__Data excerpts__
========

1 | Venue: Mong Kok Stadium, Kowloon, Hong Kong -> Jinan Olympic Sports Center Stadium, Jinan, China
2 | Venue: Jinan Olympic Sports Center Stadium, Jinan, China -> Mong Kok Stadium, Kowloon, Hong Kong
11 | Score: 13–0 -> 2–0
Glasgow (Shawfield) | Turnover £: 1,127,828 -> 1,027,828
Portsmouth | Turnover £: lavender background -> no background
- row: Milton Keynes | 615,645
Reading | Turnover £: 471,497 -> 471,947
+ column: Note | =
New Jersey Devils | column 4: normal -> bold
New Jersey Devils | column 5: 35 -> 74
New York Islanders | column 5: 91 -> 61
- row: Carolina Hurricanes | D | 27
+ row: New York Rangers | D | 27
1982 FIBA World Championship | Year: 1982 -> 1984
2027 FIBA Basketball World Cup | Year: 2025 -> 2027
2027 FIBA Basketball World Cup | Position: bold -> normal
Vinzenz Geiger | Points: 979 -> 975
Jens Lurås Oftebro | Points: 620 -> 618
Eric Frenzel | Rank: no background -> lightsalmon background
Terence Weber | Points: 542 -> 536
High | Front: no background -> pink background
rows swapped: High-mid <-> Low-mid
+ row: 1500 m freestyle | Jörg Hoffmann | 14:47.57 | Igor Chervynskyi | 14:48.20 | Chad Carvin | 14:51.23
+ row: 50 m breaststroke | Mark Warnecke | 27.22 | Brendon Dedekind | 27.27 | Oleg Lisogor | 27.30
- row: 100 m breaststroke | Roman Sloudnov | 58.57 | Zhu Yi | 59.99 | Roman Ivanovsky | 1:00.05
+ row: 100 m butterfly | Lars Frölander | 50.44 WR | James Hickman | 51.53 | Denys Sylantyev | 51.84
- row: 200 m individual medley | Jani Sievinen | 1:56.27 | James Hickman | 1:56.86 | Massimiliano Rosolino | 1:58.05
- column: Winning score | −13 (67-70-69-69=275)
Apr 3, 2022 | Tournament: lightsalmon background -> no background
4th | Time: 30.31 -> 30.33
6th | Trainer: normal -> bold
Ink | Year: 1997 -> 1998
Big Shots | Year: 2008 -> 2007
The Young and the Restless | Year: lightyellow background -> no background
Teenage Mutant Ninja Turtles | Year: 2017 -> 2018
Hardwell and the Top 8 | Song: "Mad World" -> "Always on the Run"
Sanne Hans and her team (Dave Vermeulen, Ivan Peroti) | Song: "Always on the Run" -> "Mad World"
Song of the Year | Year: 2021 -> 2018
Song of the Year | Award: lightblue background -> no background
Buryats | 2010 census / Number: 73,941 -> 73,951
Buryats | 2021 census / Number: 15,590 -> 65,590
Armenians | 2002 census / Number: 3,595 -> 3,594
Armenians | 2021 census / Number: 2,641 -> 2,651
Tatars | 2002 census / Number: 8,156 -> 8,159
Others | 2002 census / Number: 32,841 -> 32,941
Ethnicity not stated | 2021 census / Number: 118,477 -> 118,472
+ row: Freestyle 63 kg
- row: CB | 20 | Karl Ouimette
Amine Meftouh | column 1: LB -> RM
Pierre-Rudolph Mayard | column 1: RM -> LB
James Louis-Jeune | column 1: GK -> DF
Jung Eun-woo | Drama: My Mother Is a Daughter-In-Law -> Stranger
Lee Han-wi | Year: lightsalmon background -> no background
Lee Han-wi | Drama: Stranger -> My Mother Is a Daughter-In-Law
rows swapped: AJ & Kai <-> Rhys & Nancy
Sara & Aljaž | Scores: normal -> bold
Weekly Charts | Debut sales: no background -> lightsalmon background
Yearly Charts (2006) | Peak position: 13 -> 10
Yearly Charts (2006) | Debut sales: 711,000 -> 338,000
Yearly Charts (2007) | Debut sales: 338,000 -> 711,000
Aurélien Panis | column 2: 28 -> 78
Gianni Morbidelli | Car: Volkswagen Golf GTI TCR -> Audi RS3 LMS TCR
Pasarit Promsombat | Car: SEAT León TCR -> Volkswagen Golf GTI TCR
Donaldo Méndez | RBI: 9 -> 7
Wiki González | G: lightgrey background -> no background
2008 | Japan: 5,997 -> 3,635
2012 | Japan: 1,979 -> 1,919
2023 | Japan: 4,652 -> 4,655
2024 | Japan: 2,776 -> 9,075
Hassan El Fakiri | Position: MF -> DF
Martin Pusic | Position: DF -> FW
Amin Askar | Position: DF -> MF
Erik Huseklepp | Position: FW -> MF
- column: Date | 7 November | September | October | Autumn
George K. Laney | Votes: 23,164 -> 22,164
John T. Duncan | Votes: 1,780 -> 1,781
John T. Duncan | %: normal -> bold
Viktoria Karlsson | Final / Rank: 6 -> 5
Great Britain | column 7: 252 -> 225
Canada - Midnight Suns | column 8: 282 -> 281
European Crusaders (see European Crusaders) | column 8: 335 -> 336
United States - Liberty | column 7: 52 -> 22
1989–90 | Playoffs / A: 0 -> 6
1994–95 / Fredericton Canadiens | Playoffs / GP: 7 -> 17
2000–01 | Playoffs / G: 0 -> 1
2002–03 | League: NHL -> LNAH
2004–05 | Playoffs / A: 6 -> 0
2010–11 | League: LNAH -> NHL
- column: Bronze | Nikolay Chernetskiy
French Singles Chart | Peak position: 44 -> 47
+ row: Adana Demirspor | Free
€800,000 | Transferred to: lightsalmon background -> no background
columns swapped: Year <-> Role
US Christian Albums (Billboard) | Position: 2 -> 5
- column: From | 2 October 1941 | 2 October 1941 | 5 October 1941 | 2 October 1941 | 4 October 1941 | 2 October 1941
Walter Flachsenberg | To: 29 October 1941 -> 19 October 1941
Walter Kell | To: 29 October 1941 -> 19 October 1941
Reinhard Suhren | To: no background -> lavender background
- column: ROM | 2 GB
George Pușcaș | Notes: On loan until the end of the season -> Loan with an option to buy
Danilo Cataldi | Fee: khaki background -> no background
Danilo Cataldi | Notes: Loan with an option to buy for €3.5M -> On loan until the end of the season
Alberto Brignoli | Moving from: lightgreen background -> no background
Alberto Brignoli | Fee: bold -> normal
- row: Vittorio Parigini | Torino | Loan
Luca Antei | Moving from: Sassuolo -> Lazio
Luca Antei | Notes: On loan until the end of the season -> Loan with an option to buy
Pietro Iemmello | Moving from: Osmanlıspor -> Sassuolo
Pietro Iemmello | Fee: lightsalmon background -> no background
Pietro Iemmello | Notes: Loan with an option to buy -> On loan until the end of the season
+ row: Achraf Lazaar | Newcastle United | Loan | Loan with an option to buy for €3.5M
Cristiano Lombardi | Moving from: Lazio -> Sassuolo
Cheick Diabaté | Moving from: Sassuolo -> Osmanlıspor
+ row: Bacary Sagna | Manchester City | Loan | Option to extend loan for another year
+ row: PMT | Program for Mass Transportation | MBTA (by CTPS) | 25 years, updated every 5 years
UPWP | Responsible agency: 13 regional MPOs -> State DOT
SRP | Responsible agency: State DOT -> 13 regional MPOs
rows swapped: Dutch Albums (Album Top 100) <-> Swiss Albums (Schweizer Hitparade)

========

__Exercise goal__
Rewrite every line of the listing above as a numbered list, omitting any blank lines.

__Written answer__
1. 1 | Venue: Mong Kok Stadium, Kowloon, Hong Kong -> Jinan Olympic Sports Center Stadium, Jinan, China
2. 2 | Venue: Jinan Olympic Sports Center Stadium, Jinan, China -> Mong Kok Stadium, Kowloon, Hong Kong
3. 11 | Score: 13–0 -> 2–0
4. Glasgow (Shawfield) | Turnover £: 1,127,828 -> 1,027,828
5. Portsmouth | Turnover £: lavender background -> no background
6. - row: Milton Keynes | 615,645
7. Reading | Turnover £: 471,497 -> 471,947
8. + column: Note | =
9. New Jersey Devils | column 4: normal -> bold
10. New Jersey Devils | column 5: 35 -> 74
11. New York Islanders | column 5: 91 -> 61
12. - row: Carolina Hurricanes | D | 27
13. + row: New York Rangers | D | 27
14. 1982 FIBA World Championship | Year: 1982 -> 1984
15. 2027 FIBA Basketball World Cup | Year: 2025 -> 2027
16. 2027 FIBA Basketball World Cup | Position: bold -> normal
17. Vinzenz Geiger | Points: 979 -> 975
18. Jens Lurås Oftebro | Points: 620 -> 618
19. Eric Frenzel | Rank: no background -> lightsalmon background
20. Terence Weber | Points: 542 -> 536
21. High | Front: no background -> pink background
22. rows swapped: High-mid <-> Low-mid
23. + row: 1500 m freestyle | Jörg Hoffmann | 14:47.57 | Igor Chervynskyi | 14:48.20 | Chad Carvin | 14:51.23
24. + row: 50 m breaststroke | Mark Warnecke | 27.22 | Brendon Dedekind | 27.27 | Oleg Lisogor | 27.30
25. - row: 100 m breaststroke | Roman Sloudnov | 58.57 | Zhu Yi | 59.99 | Roman Ivanovsky | 1:00.05
26. + row: 100 m butterfly | Lars Frölander | 50.44 WR | James Hickman | 51.53 | Denys Sylantyev | 51.84
27. - row: 200 m individual medley | Jani Sievinen | 1:56.27 | James Hickman | 1:56.86 | Massimiliano Rosolino | 1:58.05
28. - column: Winning score | −13 (67-70-69-69=275)
29. Apr 3, 2022 | Tournament: lightsalmon background -> no background
30. 4th | Time: 30.31 -> 30.33
31. 6th | Trainer: normal -> bold
32. Ink | Year: 1997 -> 1998
33. Big Shots | Year: 2008 -> 2007
34. The Young and the Restless | Year: lightyellow background -> no background
35. Teenage Mutant Ninja Turtles | Year: 2017 -> 2018
36. Hardwell and the Top 8 | Song: "Mad World" -> "Always on the Run"
37. Sanne Hans and her team (Dave Vermeulen, Ivan Peroti) | Song: "Always on the Run" -> "Mad World"
38. Song of the Year | Year: 2021 -> 2018
39. Song of the Year | Award: lightblue background -> no background
40. Buryats | 2010 census / Number: 73,941 -> 73,951
41. Buryats | 2021 census / Number: 15,590 -> 65,590
42. Armenians | 2002 census / Number: 3,595 -> 3,594
43. Armenians | 2021 census / Number: 2,641 -> 2,651
44. Tatars | 2002 census / Number: 8,156 -> 8,159
45. Others | 2002 census / Number: 32,841 -> 32,941
46. Ethnicity not stated | 2021 census / Number: 118,477 -> 118,472
47. + row: Freestyle 63 kg
48. - row: CB | 20 | Karl Ouimette
49. Amine Meftouh | column 1: LB -> RM
50. Pierre-Rudolph Mayard | column 1: RM -> LB
51. James Louis-Jeune | column 1: GK -> DF
52. Jung Eun-woo | Drama: My Mother Is a Daughter-In-Law -> Stranger
53. Lee Han-wi | Year: lightsalmon background -> no background
54. Lee Han-wi | Drama: Stranger -> My Mother Is a Daughter-In-Law
55. rows swapped: AJ & Kai <-> Rhys & Nancy
56. Sara & Aljaž | Scores: normal -> bold
57. Weekly Charts | Debut sales: no background -> lightsalmon background
58. Yearly Charts (2006) | Peak position: 13 -> 10
59. Yearly Charts (2006) | Debut sales: 711,000 -> 338,000
60. Yearly Charts (2007) | Debut sales: 338,000 -> 711,000
61. Aurélien Panis | column 2: 28 -> 78
62. Gianni Morbidelli | Car: Volkswagen Golf GTI TCR -> Audi RS3 LMS TCR
63. Pasarit Promsombat | Car: SEAT León TCR -> Volkswagen Golf GTI TCR
64. Donaldo Méndez | RBI: 9 -> 7
65. Wiki González | G: lightgrey background -> no background
66. 2008 | Japan: 5,997 -> 3,635
67. 2012 | Japan: 1,979 -> 1,919
68. 2023 | Japan: 4,652 -> 4,655
69. 2024 | Japan: 2,776 -> 9,075
70. Hassan El Fakiri | Position: MF -> DF
71. Martin Pusic | Position: DF -> FW
72. Amin Askar | Position: DF -> MF
73. Erik Huseklepp | Position: FW -> MF
74. - column: Date | 7 November | September | October | Autumn
75. George K. Laney | Votes: 23,164 -> 22,164
76. John T. Duncan | Votes: 1,780 -> 1,781
77. John T. Duncan | %: normal -> bold
78. Viktoria Karlsson | Final / Rank: 6 -> 5
79. Great Britain | column 7: 252 -> 225
80. Canada - Midnight Suns | column 8: 282 -> 281
81. European Crusaders (see European Crusaders) | column 8: 335 -> 336
82. United States - Liberty | column 7: 52 -> 22
83. 1989–90 | Playoffs / A: 0 -> 6
84. 1994–95 / Fredericton Canadiens | Playoffs / GP: 7 -> 17
85. 2000–01 | Playoffs / G: 0 -> 1
86. 2002–03 | League: NHL -> LNAH
87. 2004–05 | Playoffs / A: 6 -> 0
88. 2010–11 | League: LNAH -> NHL
89. - column: Bronze | Nikolay Chernetskiy
90. French Singles Chart | Peak position: 44 -> 47
91. + row: Adana Demirspor | Free
92. €800,000 | Transferred to: lightsalmon background -> no background
93. columns swapped: Year <-> Role
94. US Christian Albums (Billboard) | Position: 2 -> 5
95. - column: From | 2 October 1941 | 2 October 1941 | 5 October 1941 | 2 October 1941 | 4 October 1941 | 2 October 1941
96. Walter Flachsenberg | To: 29 October 1941 -> 19 October 1941
97. Walter Kell | To: 29 October 1941 -> 19 October 1941
98. Reinhard Suhren | To: no background -> lavender background
99. - column: ROM | 2 GB
100. George Pușcaș | Notes: On loan until the end of the season -> Loan with an option to buy
101. Danilo Cataldi | Fee: khaki background -> no background
102. Danilo Cataldi | Notes: Loan with an option to buy for €3.5M -> On loan until the end of the season
103. Alberto Brignoli | Moving from: lightgreen background -> no background
104. Alberto Brignoli | Fee: bold -> normal
105. - row: Vittorio Parigini | Torino | Loan
106. Luca Antei | Moving from: Sassuolo -> Lazio
107. Luca Antei | Notes: On loan until the end of the season -> Loan with an option to buy
108. Pietro Iemmello | Moving from: Osmanlıspor -> Sassuolo
109. Pietro Iemmello | Fee: lightsalmon background -> no background
110. Pietro Iemmello | Notes: Loan with an option to buy -> On loan until the end of the season
111. + row: Achraf Lazaar | Newcastle United | Loan | Loan with an option to buy for €3.5M
112. Cristiano Lombardi | Moving from: Lazio -> Sassuolo
113. Cheick Diabaté | Moving from: Sassuolo -> Osmanlıspor
114. + row: Bacary Sagna | Manchester City | Loan | Option to extend loan for another year
115. + row: PMT | Program for Mass Transportation | MBTA (by CTPS) | 25 years, updated every 5 years
116. UPWP | Responsible agency: 13 regional MPOs -> State DOT
117. SRP | Responsible agency: State DOT -> 13 regional MPOs
118. rows swapped: Dutch Albums (Album Top 100) <-> Swiss Albums (Schweizer Hitparade)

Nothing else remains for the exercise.